Pour lui, dans un Etat organisé où les autorités ont souci de la représentation de l’Etat et la culture administrative bien maitrisée par les décideurs politiques, il est impensable que les représentants de l’Etat soient amenés à s’organiser pour réclamer de meilleures conditions de travail ou défendre des droits. Et d’ajouter que les autorités nationales pensent que les administrateurs civils doivent être les premiers à affronter les conséquences de leurs faiblesses. « Les CEN SYNAC et SYLTMAT rappellent que leurs militants n’ont pas attendu la lecture de l’hymne national pour être les derniers à quitter Kidal, Tombouctou et Gao en 2012 quand des généraux abandonnaient le navire sans donner l’alerte ! C’est ce qui valut, le 28 juin 1990, la mort de Moussa DIALLO, Chef d’Arrondissement de Tindermen et son épouse enceinte, les toutes premières victimes de la rébellion de 1990 ! C’est ce qui valut la mort de Mohamed SANGARE, préfet de Bourem, avec son fils, le 5 avril 2012! C’est ce qui valut, le 17 mai 2014, la mort aux feux camarades Amadou Belco BAH, Drissa COULIBALY, Commandant Mory DIARRA, Lieutenant Mahamane B TOURE, Sékou CISSOUMA, Paul Marie DIARRA, quand la République se cachait dans le camp de la MINUSMA et s’envolait en catimini par avion », a rappelé Ousmane Christian Diarra.
En outre, il dira que c’est ce qui valut la mort de Ibrahim AG TOUBEISSI, sous-préfet de Ouinerden, assassiné froidement jusqu’à domicile, le 18 mars 2018. « En tirant leçon de la volonté des autorités du département de l’Administration territoriale de mettre les représentants de l’Etat dans une situation d’insécurité sans défense, les CEN (Comités exécutifs nationaux) SYNAC et SYLTMAT s’engagent désormais à poursuivre en justice, au pénal comme au civil, toute autorité par la faute de laquelle il y aurait atteinte à la vie d’un représentant de l’Etat.

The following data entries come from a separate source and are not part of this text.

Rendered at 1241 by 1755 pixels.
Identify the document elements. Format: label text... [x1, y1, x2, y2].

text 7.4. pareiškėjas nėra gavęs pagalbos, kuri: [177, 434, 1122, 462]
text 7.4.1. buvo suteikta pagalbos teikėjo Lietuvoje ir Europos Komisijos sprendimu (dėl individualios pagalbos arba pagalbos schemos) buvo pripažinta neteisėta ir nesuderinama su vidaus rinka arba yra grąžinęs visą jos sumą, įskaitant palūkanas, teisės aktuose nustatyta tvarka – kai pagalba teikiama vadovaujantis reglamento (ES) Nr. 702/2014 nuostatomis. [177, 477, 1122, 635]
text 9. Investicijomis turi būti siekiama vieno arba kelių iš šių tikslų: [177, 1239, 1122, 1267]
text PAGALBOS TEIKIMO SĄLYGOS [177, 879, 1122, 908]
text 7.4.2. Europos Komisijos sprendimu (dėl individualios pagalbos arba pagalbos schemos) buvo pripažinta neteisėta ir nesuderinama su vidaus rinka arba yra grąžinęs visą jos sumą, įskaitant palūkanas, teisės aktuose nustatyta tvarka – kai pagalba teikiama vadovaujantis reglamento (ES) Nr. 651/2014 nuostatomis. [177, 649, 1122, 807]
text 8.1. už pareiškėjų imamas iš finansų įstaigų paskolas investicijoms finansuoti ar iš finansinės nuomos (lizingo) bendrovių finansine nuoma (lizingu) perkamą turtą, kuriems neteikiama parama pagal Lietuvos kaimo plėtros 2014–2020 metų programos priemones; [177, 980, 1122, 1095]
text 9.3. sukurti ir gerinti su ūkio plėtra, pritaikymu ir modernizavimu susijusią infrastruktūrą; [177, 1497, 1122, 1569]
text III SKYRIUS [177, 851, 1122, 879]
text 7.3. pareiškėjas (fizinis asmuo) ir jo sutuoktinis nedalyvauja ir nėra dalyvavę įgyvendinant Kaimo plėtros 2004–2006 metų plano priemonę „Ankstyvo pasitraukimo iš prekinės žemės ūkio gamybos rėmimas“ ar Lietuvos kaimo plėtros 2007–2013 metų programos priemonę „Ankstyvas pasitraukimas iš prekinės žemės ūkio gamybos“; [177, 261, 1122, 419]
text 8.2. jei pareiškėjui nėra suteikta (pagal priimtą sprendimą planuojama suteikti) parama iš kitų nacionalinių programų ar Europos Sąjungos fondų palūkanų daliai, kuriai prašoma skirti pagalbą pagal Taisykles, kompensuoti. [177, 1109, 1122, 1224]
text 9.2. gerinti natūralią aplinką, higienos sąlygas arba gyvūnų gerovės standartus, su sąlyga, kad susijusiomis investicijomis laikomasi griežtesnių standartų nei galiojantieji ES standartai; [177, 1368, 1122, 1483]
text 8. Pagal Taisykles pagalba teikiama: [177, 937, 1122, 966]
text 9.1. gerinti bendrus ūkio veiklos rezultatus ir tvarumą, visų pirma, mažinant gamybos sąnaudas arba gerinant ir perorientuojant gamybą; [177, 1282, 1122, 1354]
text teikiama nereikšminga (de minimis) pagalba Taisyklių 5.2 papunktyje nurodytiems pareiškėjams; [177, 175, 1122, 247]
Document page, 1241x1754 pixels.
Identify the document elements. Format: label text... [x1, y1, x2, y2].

Les CEN SYNAC et SYLTMAT demandent de nouveau à tous leurs militants dans les 8 cercles et 55 arrondissements de la Région de Mopti à rejoindre la ville de Mopti ou toutes autres localités plus sécurisées, jusqu’au désarmement total de toutes les milices ou jusqu’à la prise de mesure de protection sécuritaire par les autorités compétentes », a-t-il dit.
Répondant aux questions des journalistes, Olivier Traoré a fait savoir que la sortie médiatique du ministre est un « non événement ». « On a peur de rien. Les menaces nous radicalisent », a-t-il dit. Enfin, les conférenciers ont fait savoir que si jamais il y a un mot d’ordre de grève, ça sera respecté tellement que les deux syndicats sont engagés.